Reading David R. Boyd’s The Rights of Nature in these United States is a bit disassociative. He is writing in an alternative universe where Scott Pruitt is still suing the E.P.A., not running it and we still had a legitimate government that respected the rule of law. However, if we ignore the United States and the crony capitalist kakistocracy in D.C., there is optimism for the environment in changing legal theories and the advancing idea that nature itself has rights.
The Rights of Nature begins by exploring how we have learned more about animals in recent years that support the idea that they are sentient and self-aware. You would think anyone in daily contact with animals would know through experience that animals are not just automatons reacting to input, but have personality and character and a self. Still, it’s nice to have science proving it. We also did not need science to tell us they feel pain, but again, if it takes a study to change how we treat animals, then hooray for studies.
Perhaps it’s science fiction and my love of Farscape, but I think that even this is anthropomorphism. After all, it’s entirely possible trees feel pain and have awareness, but in a way we don’t recognize because they experience their awareness differently. We recognize the sentience and awareness of animals in the ways animals are like us, limiting our understanding of what awareness can be.
Boyd covers increasing successes of legal cases and theories to protect animals. Suits for lions, tigers, and bears and, of course, the snail darter. A lot of time is spent on the Endangered Species Act because it is one of the rare environmental protections with sharp teeth. From there he moves on to where even more broad-based rights of nature have been recognized. Going to New Zealand where rather than return disputed territory to the Maori, the government adopted the Maori view of the land owning itself, belonging to itself, protected by appointed guardians. This is exciting in advancing the idea that land has rights, but there is a cynical element in me who saw the eager embrace of giving the land to itself instead of to the Maori as a way of evading reparations for atrocities committed against them.
In Ecuador and Bolivia, great aspirational Constitutional protections have been written into law. There is a gap between aspiration and reality as wide as the socio-economic needs of these impoverished countries. This runs us against the common expecation of environmentalists, to save the planet on the backs of developing countries, asking them to develop less, to be poorer, to go without because we have wasted so much.
Reading this seven months into Donald Trump’s presidency* is almost hallucinatory. Hurricane Harvey is devastating the Texas coastline the same week President* Trump rescinded guidelines for construction to mitigate flood damage. They announced they are not going to get rid of national parks and preserves, just make them smaller and allow resource extraction. This president who did not even win a plurality of the vote is prepared to end this planet with his ignorance. So yes, I am eager for good news.

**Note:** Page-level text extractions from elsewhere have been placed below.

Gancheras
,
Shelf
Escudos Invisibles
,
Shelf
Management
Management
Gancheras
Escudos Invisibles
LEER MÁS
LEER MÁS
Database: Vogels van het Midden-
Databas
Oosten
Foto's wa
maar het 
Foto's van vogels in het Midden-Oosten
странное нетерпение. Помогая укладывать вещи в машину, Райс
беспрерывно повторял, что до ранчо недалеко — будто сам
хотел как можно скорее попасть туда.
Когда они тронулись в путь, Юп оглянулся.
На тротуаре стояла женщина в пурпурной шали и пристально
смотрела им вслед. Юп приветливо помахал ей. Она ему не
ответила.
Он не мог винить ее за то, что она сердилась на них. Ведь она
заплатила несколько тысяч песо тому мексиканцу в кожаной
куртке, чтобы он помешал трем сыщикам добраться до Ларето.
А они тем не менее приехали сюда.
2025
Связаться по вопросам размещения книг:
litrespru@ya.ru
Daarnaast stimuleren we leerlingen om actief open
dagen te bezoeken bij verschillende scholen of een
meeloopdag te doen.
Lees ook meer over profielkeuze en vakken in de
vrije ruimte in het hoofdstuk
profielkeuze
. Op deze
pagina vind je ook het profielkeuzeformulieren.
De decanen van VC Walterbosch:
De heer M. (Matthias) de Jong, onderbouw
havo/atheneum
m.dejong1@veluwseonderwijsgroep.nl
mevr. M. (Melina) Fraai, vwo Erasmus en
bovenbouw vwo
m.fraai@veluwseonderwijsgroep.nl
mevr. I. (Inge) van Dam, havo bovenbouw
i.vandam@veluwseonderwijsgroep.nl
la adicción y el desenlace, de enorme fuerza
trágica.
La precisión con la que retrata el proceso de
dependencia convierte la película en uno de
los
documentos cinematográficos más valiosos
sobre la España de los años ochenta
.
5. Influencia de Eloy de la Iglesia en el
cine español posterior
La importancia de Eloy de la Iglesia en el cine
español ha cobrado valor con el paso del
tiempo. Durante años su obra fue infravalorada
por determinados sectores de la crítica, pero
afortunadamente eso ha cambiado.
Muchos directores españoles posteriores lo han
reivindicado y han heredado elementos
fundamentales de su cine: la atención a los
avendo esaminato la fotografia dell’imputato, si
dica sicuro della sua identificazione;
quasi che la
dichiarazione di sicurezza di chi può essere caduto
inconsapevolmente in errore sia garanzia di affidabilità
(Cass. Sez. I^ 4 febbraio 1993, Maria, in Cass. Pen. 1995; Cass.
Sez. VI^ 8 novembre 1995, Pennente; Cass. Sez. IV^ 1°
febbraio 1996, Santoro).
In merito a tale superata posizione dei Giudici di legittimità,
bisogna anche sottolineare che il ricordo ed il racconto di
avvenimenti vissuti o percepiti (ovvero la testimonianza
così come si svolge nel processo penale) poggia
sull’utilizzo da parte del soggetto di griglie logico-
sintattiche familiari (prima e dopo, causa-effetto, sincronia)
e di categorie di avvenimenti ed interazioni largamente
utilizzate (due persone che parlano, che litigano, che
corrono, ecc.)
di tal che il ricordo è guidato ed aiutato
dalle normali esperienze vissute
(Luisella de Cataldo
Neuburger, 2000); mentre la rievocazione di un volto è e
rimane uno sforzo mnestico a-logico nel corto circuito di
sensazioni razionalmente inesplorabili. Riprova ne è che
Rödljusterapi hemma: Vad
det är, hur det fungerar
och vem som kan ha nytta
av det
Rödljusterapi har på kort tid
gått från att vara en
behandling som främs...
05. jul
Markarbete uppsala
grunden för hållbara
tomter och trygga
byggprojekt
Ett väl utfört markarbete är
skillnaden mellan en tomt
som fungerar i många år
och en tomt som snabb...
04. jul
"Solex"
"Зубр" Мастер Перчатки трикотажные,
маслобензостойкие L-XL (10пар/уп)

It is exciting that there is growing acceptance and enthusiasm behind the idea of Nature itself having rights, that a river has a right to not be destroyed. I am all for saving the planet. I don’t have children, but I have nieces and nephews and they have children and I want them to have a safe, healthy environment in a world not torn apart by resource wars. On the other hand, I am not comfortable with criticism of developing countries who seek to bring their people out of entrenched poverty when we all know they are not the reason climate is changing.
We cannot be absolutist. The northern hemisphere needs to clean up its act and not expect the southern hemisphere to save us by accepting poverty. Perhaps because most of the efforts to protect the environment are being led in the southern hemisphere, the difference between action and rhetoric (and law) is more pronounced, but I would really like to see less criticism of Correa and Morales for doing less than they aspire and more for the EU, Canada, and the US for not even aspriing to do very much at all.
The Rights of Nature will be published September 5th. I received an advance e-galley for review from ECW Press through Edelweiss.